## Problem details:
Copy the records that follow exactly, leaving nothing out.

## Listed records:

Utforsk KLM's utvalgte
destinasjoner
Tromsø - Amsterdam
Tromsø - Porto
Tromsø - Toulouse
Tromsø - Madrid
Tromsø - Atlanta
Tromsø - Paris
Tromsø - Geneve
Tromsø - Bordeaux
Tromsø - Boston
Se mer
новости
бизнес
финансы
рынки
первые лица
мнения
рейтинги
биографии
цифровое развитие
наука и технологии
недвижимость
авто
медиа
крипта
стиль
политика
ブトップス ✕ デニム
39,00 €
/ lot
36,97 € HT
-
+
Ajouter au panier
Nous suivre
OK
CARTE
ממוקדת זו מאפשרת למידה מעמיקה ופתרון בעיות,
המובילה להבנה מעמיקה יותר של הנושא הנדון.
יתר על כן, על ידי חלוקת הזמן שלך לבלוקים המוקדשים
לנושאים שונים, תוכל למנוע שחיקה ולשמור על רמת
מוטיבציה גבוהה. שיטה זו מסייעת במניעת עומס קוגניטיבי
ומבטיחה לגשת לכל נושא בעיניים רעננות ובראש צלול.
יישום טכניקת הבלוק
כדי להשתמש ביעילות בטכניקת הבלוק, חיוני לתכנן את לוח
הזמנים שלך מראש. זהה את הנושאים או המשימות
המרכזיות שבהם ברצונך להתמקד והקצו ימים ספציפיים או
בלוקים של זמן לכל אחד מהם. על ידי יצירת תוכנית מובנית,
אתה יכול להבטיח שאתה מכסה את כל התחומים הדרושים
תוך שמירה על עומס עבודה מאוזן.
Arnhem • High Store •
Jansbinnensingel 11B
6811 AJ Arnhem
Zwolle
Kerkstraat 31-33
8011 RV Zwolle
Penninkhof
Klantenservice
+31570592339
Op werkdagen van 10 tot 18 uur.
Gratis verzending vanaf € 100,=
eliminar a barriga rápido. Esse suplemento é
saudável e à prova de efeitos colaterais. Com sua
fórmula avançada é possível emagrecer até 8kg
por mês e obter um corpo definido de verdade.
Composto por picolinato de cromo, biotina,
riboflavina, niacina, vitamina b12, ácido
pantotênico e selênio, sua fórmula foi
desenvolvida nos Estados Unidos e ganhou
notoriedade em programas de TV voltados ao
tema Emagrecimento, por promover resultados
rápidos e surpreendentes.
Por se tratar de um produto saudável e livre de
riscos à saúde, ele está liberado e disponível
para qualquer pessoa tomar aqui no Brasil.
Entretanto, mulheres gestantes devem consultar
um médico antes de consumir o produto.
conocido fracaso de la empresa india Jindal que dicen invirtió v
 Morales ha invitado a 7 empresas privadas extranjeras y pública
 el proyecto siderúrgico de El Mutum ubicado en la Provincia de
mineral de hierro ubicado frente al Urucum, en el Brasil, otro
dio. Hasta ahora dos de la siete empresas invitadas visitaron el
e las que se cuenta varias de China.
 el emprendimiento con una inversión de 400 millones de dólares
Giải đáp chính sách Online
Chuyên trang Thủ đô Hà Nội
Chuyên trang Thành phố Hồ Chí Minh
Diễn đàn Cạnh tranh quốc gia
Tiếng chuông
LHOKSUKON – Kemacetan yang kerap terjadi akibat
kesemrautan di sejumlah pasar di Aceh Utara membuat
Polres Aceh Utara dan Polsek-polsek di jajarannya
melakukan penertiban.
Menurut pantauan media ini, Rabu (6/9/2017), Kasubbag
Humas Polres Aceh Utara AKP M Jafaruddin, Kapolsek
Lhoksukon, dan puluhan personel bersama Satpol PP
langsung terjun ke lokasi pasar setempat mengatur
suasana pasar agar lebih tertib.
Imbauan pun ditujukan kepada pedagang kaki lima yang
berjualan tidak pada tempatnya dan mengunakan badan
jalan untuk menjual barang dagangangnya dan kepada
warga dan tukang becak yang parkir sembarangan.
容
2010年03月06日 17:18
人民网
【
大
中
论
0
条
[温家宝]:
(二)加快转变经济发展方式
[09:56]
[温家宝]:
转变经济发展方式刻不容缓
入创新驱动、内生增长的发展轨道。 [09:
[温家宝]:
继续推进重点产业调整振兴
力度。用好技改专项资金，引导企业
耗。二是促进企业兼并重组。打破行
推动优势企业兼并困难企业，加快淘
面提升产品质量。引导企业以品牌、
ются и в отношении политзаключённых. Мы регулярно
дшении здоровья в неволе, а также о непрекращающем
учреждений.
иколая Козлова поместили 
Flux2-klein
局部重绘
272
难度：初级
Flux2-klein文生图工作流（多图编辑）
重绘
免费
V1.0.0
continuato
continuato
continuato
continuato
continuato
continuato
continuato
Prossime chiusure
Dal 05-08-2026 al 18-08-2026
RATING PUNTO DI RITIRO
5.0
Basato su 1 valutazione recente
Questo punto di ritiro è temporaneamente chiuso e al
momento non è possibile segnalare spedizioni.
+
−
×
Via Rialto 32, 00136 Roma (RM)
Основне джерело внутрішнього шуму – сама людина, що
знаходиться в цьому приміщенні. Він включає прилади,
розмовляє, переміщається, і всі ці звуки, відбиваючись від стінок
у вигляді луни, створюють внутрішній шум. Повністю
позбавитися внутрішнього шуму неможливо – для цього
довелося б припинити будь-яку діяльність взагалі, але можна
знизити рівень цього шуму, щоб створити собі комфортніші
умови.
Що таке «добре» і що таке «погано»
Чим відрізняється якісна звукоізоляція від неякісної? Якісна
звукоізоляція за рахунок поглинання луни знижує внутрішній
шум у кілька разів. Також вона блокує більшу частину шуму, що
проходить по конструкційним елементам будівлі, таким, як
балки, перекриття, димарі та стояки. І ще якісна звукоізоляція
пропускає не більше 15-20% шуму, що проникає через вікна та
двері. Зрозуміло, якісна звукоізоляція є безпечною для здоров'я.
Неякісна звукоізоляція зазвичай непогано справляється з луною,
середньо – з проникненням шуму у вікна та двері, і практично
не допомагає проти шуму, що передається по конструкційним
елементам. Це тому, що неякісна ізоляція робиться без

## Completed exercise:
Utforsk KLM's utvalgte
destinasjoner
Tromsø - Amsterdam
Tromsø - Porto
Tromsø - Toulouse
Tromsø - Madrid
Tromsø - Atlanta
Tromsø - Paris
Tromsø - Geneve
Tromsø - Bordeaux
Tromsø - Boston
Se mer
новости
бизнес
финансы
рынки
первые лица
мнения
рейтинги
биографии
цифровое развитие
наука и технологии
недвижимость
авто
медиа
крипта
стиль
политика
ブトップス ✕ デニム
39,00 €
/ lot
36,97 € HT
-
+
Ajouter au panier
Nous suivre
OK
CARTE
ממוקדת זו מאפשרת למידה מעמיקה ופתרון בעיות,
המובילה להבנה מעמיקה יותר של הנושא הנדון.
יתר על כן, על ידי חלוקת הזמן שלך לבלוקים המוקדשים
לנושאים שונים, תוכל למנוע שחיקה ולשמור על רמת
מוטיבציה גבוהה. שיטה זו מסייעת במניעת עומס קוגניטיבי
ומבטיחה לגשת לכל נושא בעיניים רעננות ובראש צלול.
יישום טכניקת הבלוק
כדי להשתמש ביעילות בטכניקת הבלוק, חיוני לתכנן את לוח
הזמנים שלך מראש. זהה את הנושאים או המשימות
המרכזיות שבהם ברצונך להתמקד והקצו ימים ספציפיים או
בלוקים של זמן לכל אחד מהם. על ידי יצירת תוכנית מובנית,
אתה יכול להבטיח שאתה מכסה את כל התחומים הדרושים
תוך שמירה על עומס עבודה מאוזן.
Arnhem • High Store •
Jansbinnensingel 11B
6811 AJ Arnhem
Zwolle
Kerkstraat 31-33
8011 RV Zwolle
Penninkhof
Klantenservice
+31570592339
Op werkdagen van 10 tot 18 uur.
Gratis verzending vanaf € 100,=
eliminar a barriga rápido. Esse suplemento é
saudável e à prova de efeitos colaterais. Com sua
fórmula avançada é possível emagrecer até 8kg
por mês e obter um corpo definido de verdade.
Composto por picolinato de cromo, biotina,
riboflavina, niacina, vitamina b12, ácido
pantotênico e selênio, sua fórmula foi
desenvolvida nos Estados Unidos e ganhou
notoriedade em programas de TV voltados ao
tema Emagrecimento, por promover resultados
rápidos e surpreendentes.
Por se tratar de um produto saudável e livre de
riscos à saúde, ele está liberado e disponível
para qualquer pessoa tomar aqui no Brasil.
Entretanto, mulheres gestantes devem consultar
um médico antes de consumir o produto.
conocido fracaso de la empresa india Jindal que dicen invirtió v
 Morales ha invitado a 7 empresas privadas extranjeras y pública
 el proyecto siderúrgico de El Mutum ubicado en la Provincia de
mineral de hierro ubicado frente al Urucum, en el Brasil, otro
dio. Hasta ahora dos de la siete empresas invitadas visitaron el
e las que se cuenta varias de China.
 el emprendimiento con una inversión de 400 millones de dólares
Giải đáp chính sách Online
Chuyên trang Thủ đô Hà Nội
Chuyên trang Thành phố Hồ Chí Minh
Diễn đàn Cạnh tranh quốc gia
Tiếng chuông
LHOKSUKON – Kemacetan yang kerap terjadi akibat
kesemrautan di sejumlah pasar di Aceh Utara membuat
Polres Aceh Utara dan Polsek-polsek di jajarannya
melakukan penertiban.
Menurut pantauan media ini, Rabu (6/9/2017), Kasubbag
Humas Polres Aceh Utara AKP M Jafaruddin, Kapolsek
Lhoksukon, dan puluhan personel bersama Satpol PP
langsung terjun ke lokasi pasar setempat mengatur
suasana pasar agar lebih tertib.
Imbauan pun ditujukan kepada pedagang kaki lima yang
berjualan tidak pada tempatnya dan mengunakan badan
jalan untuk menjual barang dagangangnya dan kepada
warga dan tukang becak yang parkir sembarangan.
容
2010年03月06日 17:18
人民网
【
大
中
论
0
条
[温家宝]:
(二)加快转变经济发展方式
[09:56]
[温家宝]:
转变经济发展方式刻不容缓
入创新驱动、内生增长的发展轨道。 [09:
[温家宝]:
继续推进重点产业调整振兴
力度。用好技改专项资金，引导企业
耗。二是促进企业兼并重组。打破行
推动优势企业兼并困难企业，加快淘
面提升产品质量。引导企业以品牌、
ются и в отношении политзаключённых. Мы регулярно
дшении здоровья в неволе, а также о непрекращающем
учреждений.
иколая Козлова поместили 
Flux2-klein
局部重绘
272
难度：初级
Flux2-klein文生图工作流（多图编辑）
重绘
免费
V1.0.0
continuato
continuato
continuato
continuato
continuato
continuato
continuato
Prossime chiusure
Dal 05-08-2026 al 18-08-2026
RATING PUNTO DI RITIRO
5.0
Basato su 1 valutazione recente
Questo punto di ritiro è temporaneamente chiuso e al
momento non è possibile segnalare spedizioni.
+
−
×
Via Rialto 32, 00136 Roma (RM)
Основне джерело внутрішнього шуму – сама людина, що
знаходиться в цьому приміщенні. Він включає прилади,
розмовляє, переміщається, і всі ці звуки, відбиваючись від стінок
у вигляді луни, створюють внутрішній шум. Повністю
позбавитися внутрішнього шуму неможливо – для цього
довелося б припинити будь-яку діяльність взагалі, але можна
знизити рівень цього шуму, щоб створити собі комфортніші
умови.
Що таке «добре» і що таке «погано»
Чим відрізняється якісна звукоізоляція від неякісної? Якісна
звукоізоляція за рахунок поглинання луни знижує внутрішній
шум у кілька разів. Також вона блокує більшу частину шуму, що
проходить по конструкційним елементам будівлі, таким, як
балки, перекриття, димарі та стояки. І ще якісна звукоізоляція
пропускає не більше 15-20% шуму, що проникає через вікна та
двері. Зрозуміло, якісна звукоізоляція є безпечною для здоров'я.
Неякісна звукоізоляція зазвичай непогано справляється з луною,
середньо – з проникненням шуму у вікна та двері, і практично
не допомагає проти шуму, що передається по конструкційним
елементам. Це тому, що неякісна ізоляція робиться без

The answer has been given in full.